Select queries that globally highly similar to matching protein subjects: Such query selection will require three arguments: pid, minimal percent identity in each HSP; mao, maximal allowed overlap at either ends of the selected HSPs; and scv, cumulative percent coverage of the matched subject sequence(i.e., the sum of CovS for all selected non-overlapping and/or maximal allowed overlapped selected HSPs).
Select queries that potentially encode full-length coding sequences: This query selections requires the following parameters: v5s, maximal value length of the variable 5'-terminal region (not contained in any HSP) of the subject sequence; v3s, maximal length of the variable 3'-terminal region of the subject sequence; v5q, v3q, similarly for the query sequence. Precisely, -F v5s v3s v5q v3q selects subject/query pairs for which the variable segment (not covered by HSPs) at the 5'-end is either at most v5s letters in the subject sequence OR at most v5q letters in the query sequence, AND the variable segment at the 3'-end is either at most v3s letters in the subject sequence OR at most v3q letters in the query sequence. scv, cumulative percent coverage of the matched subject sequence (i.e., the sum of CovS for all non-overlapping HSPs); qcv, cumulative percent coverage of the query sequence (i.e., the sum of CovQ for all non-overlapping HSPs).
Select queries that represent potential alternatively spliced transcripts: Such query selection will require two parameters: indel, the minimal size of sequence segment, and type, for extral insertion to the query corresponding to unmatched residuals in the query between continuous HSPs in the protein subject or for extral deletion from the query corresponding to unmatched residuals in the subject between continous HSPs in the query sequence.
Note: In the case of single HSP found in the BLAST search, a large insertion may happen to the query sequence in a gapped allowed sequence alignment scoring system.
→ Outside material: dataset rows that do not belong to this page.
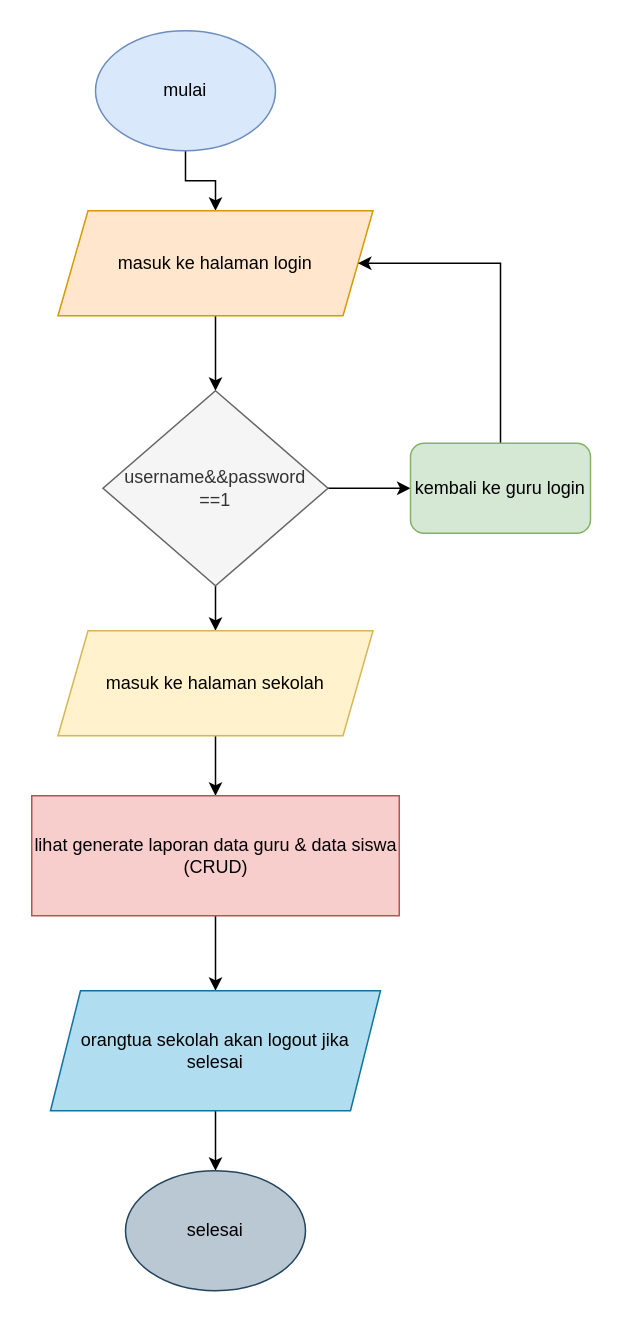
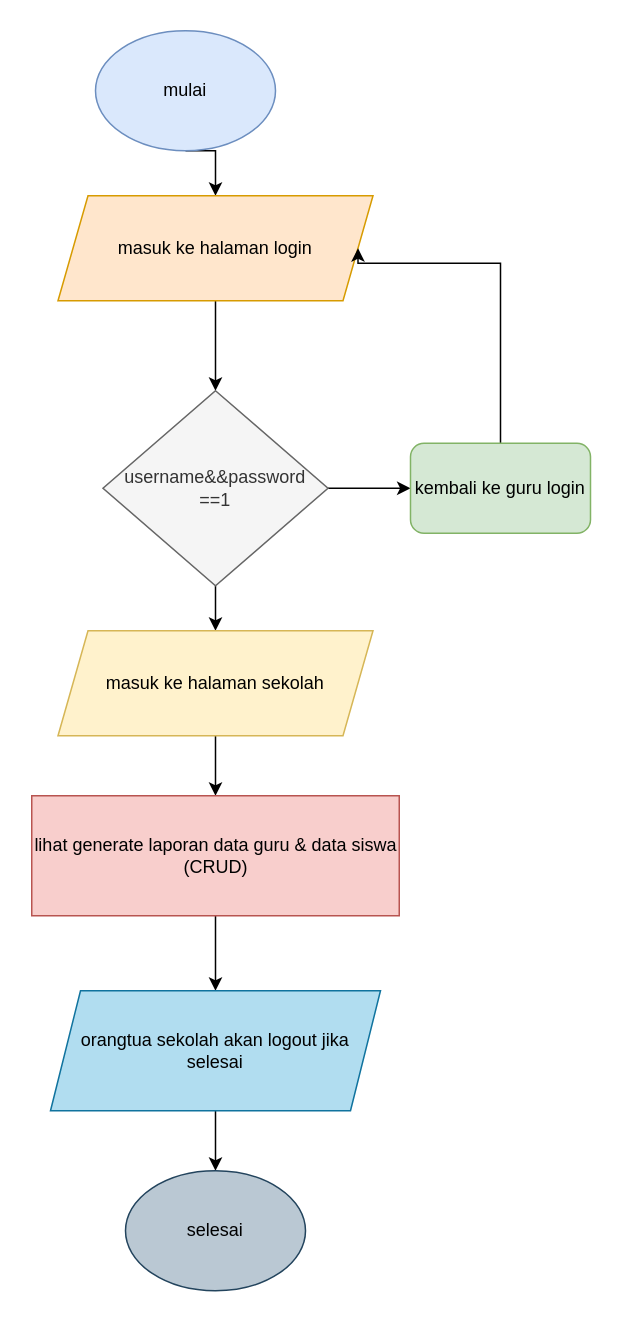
  <mxCell id="0" />
  <mxCell id="1" parent="0" />
  <mxCell id="2" style="edgeStyle=orthogonalEdgeStyle;rounded=0;orthogonalLoop=1;jettySize=auto;html=1;exitX=0.5;exitY=1;exitDx=0;exitDy=0;entryX=0.5;entryY=0;entryDx=0;entryDy=0;" parent="1" source="3" target="5" edge="1"><mxGeometry relative="1" as="geometry" /></mxCell>
  <mxCell id="3" value="mulai" style="ellipse;whiteSpace=wrap;html=1;fillColor=#dae8fc;strokeColor=#6c8ebf;" parent="1" vertex="1"><mxGeometry x="63" y="20" width="120" height="80" as="geometry" /></mxCell>
  <mxCell id="4" style="edgeStyle=orthogonalEdgeStyle;rounded=0;orthogonalLoop=1;jettySize=auto;html=1;exitX=0.5;exitY=1;exitDx=0;exitDy=0;" parent="1" source="5" target="8" edge="1"><mxGeometry relative="1" as="geometry" /></mxCell>
- <mxCell id="5" value="masuk ke halaman login" style="shape=parallelogram;perimeter=parallelogramPerimeter;whiteSpace=wrap;html=1;fixedSize=1;fillColor=#ffe6cc;strokeColor=#d79b00;" parent="1" vertex="1"><mxGeometry x="38" y="140" width="210" height="70" as="geometry" /></mxCell>
+ <mxCell id="5" value="masuk ke halaman login" style="shape=parallelogram;perimeter=parallelogramPerimeter;whiteSpace=wrap;html=1;fixedSize=1;fillColor=#ffe6cc;strokeColor=#d79b00;" parent="1" vertex="1"><mxGeometry x="38" y="130" width="210" height="70" as="geometry" /></mxCell>
  <mxCell id="6" style="edgeStyle=orthogonalEdgeStyle;rounded=0;orthogonalLoop=1;jettySize=auto;html=1;exitX=0.5;exitY=1;exitDx=0;exitDy=0;entryX=0.5;entryY=0;entryDx=0;entryDy=0;" parent="1" source="8" target="12" edge="1"><mxGeometry relative="1" as="geometry" /></mxCell>
  <mxCell id="7" style="edgeStyle=orthogonalEdgeStyle;rounded=0;orthogonalLoop=1;jettySize=auto;html=1;exitX=1;exitY=0.5;exitDx=0;exitDy=0;" parent="1" source="8" target="10" edge="1"><mxGeometry relative="1" as="geometry" /></mxCell>
  <mxCell id="8" value="username&amp;amp;&amp;amp;password&lt;br&gt;==1" style="rhombus;whiteSpace=wrap;html=1;fillColor=#f5f5f5;strokeColor=#666666;fontColor=#333333;" parent="1" vertex="1"><mxGeometry x="68" y="260" width="150" height="130" as="geometry" /></mxCell>
  <mxCell id="9" style="edgeStyle=orthogonalEdgeStyle;rounded=0;orthogonalLoop=1;jettySize=auto;html=1;exitX=0.5;exitY=0;exitDx=0;exitDy=0;entryX=1;entryY=0.5;entryDx=0;entryDy=0;" parent="1" source="10" target="5" edge="1"><mxGeometry relative="1" as="geometry"><Array as="points"><mxPoint x="333" y="175" /></Array></mxGeometry></mxCell>
  <mxCell id="10" value="kembali ke guru login" style="rounded=1;whiteSpace=wrap;html=1;fillColor=#d5e8d4;strokeColor=#82b366;" parent="1" vertex="1"><mxGeometry x="273" y="295" width="120" height="60" as="geometry" /></mxCell>
  <mxCell id="11" style="edgeStyle=orthogonalEdgeStyle;rounded=0;orthogonalLoop=1;jettySize=auto;html=1;exitX=0.5;exitY=1;exitDx=0;exitDy=0;entryX=0.5;entryY=0;entryDx=0;entryDy=0;" parent="1" source="12" target="14" edge="1"><mxGeometry relative="1" as="geometry" /></mxCell>
  <mxCell id="12" value="masuk ke halaman sekolah" style="shape=parallelogram;perimeter=parallelogramPerimeter;whiteSpace=wrap;html=1;fixedSize=1;fillColor=#fff2cc;strokeColor=#d6b656;" parent="1" vertex="1"><mxGeometry x="38" y="420" width="210" height="70" as="geometry" /></mxCell>
  <mxCell id="13" style="edgeStyle=orthogonalEdgeStyle;rounded=0;orthogonalLoop=1;jettySize=auto;html=1;exitX=0.5;exitY=1;exitDx=0;exitDy=0;entryX=0.5;entryY=0;entryDx=0;entryDy=0;entryPerimeter=0;" parent="1" source="14" edge="1"><mxGeometry relative="1" as="geometry"><mxPoint x="143" y="660" as="targetPoint" /></mxGeometry></mxCell>
  <mxCell id="14" value="lihat generate laporan data guru &amp;amp; data siswa (CRUD)" style="rounded=0;whiteSpace=wrap;html=1;fillColor=#f8cecc;strokeColor=#b85450;" parent="1" vertex="1"><mxGeometry x="20.5" y="530" width="245" height="80" as="geometry" /></mxCell>
  <mxCell id="15" style="edgeStyle=orthogonalEdgeStyle;rounded=0;orthogonalLoop=1;jettySize=auto;html=1;exitX=0.5;exitY=1;exitDx=0;exitDy=0;entryX=0.5;entryY=0;entryDx=0;entryDy=0;" parent="1" source="16" target="17" edge="1"><mxGeometry relative="1" as="geometry" /></mxCell>
  <mxCell id="16" value="orangtua sekolah akan logout jika selesai" style="shape=parallelogram;perimeter=parallelogramPerimeter;whiteSpace=wrap;html=1;fixedSize=1;fillColor=#b1ddf0;strokeColor=#10739e;" parent="1" vertex="1"><mxGeometry x="33" y="660" width="220" height="80" as="geometry" /></mxCell>
  <mxCell id="17" value="selesai" style="ellipse;whiteSpace=wrap;html=1;fillColor=#bac8d3;strokeColor=#23445d;" parent="1" vertex="1"><mxGeometry x="83" y="780" width="120" height="80" as="geometry" /></mxCell>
User may set the Gaps criteria from user-set criteria options to select those queries which may indicate a large extral insertion to the query.
Select queries that may contain repeats or align to database sequences containing repeats: Such query seletion will require two parameters: rps, minimal potential repeat size (number of nucleotides or amino acids), and src, the origin of such repeats from the query sequence or from the subject sequence.
The MuSeqBox output consists of three parts:
Informative parametes extracted from the BLAST hits are: QueryID (query sequence identifier, usually referring to GenBank GI or ACCESSION number), SubjectID (subject sequence identifier, usually referring to GenBank GI or ACCESSION number), QLen (query sequence length), HSP (number of HSPs), HLen (HSP length), CovQ (percent query coverage, i.e., 100(Hlen/QLen)), Qx and Qy (the query coordinators ofDescription HSP, i.e., from and to), Sx and Sy (the subject coordinators of HSP, i.e., from and to), SLen (subject sequence length), CovS (percent subject coverage, i.e., 100(HLen/SLen)), Pid (percent identical residues in the HSP), Psi (percent similar residues in the HSP), Ngap (number of gap symbols in the HSP alignment) , Frame (reading frame used for translating nucleotide sequence to protein sequence), Score (alignment bit score), Eval (expectation value), Db (the name of database where the subject sequence is depostory), Annotation and Source (of species the annotation is derived).
For the informative parameters, the MuSeqBox provides four print options:
For the web-based output, the query identifier (QueryID) and subject identifier (SubjectID) are linked to GenBank nucleotide database or GenPept database according to their types. Furthermore, the expectation values (Eval) are linked to GenBank's nr database for re-submitting BLAST search for the particular query sequence at this record.